We can now wrap the environment with the learned reward model, shaped by the policy's learned value function. Note that if we were training this for real, we would want to normalize the output of the reward net as well as the value function, to ensure their values are on the same scale. To do this, use the `NormalizedRewardNet` class from `src/imitation/rewards/reward_nets.py` on `reward_net`, and modify the potential to add a `RunningNorm` module from `src/imitation/util/networks.py`.

In [3]:
from imitation.rewards.reward_nets import ShapedRewardNet, cnn_transpose
from imitation.rewards.reward_wrapper import RewardVecEnvWrapper


def value_potential(state):
    state_ = cnn_transpose(state)
    return agent.policy.predict_values(state_)


shaped_reward_net = ShapedRewardNet(
    base=reward_net,
    potential=value_potential,
    discount_factor=0.99,
)
learned_reward_venv = RewardVecEnvWrapper(venv, shaped_reward_net.predict)
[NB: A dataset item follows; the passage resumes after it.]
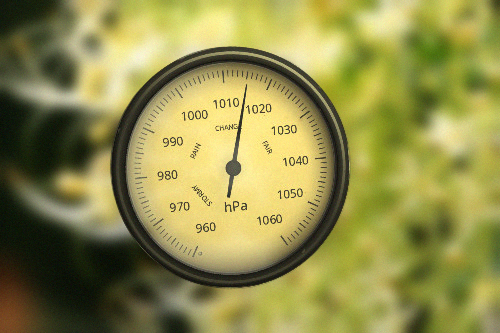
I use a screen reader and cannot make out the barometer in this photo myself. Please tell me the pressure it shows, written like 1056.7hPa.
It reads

Next, we train an agent that sees only the shaped, learned reward.

In [4]:
learner = PPO(
    policy=CnnPolicy,
    env=learned_reward_venv,
    seed=0,
    batch_size=64,
    ent_coef=0.0,
    learning_rate=0.0003,
    n_epochs=10,
    n_steps=64,
)
learner.learn(1000)

<stable_baselines3.ppo.ppo.PPO at 0x7fadb817f640>

We now evaluate the learner using the original reward.

In [5]:
from stable_baselines3.common.evaluation import evaluate_policy

reward, _ = evaluate_policy(learner.policy, venv, 10)
print(reward)

1.3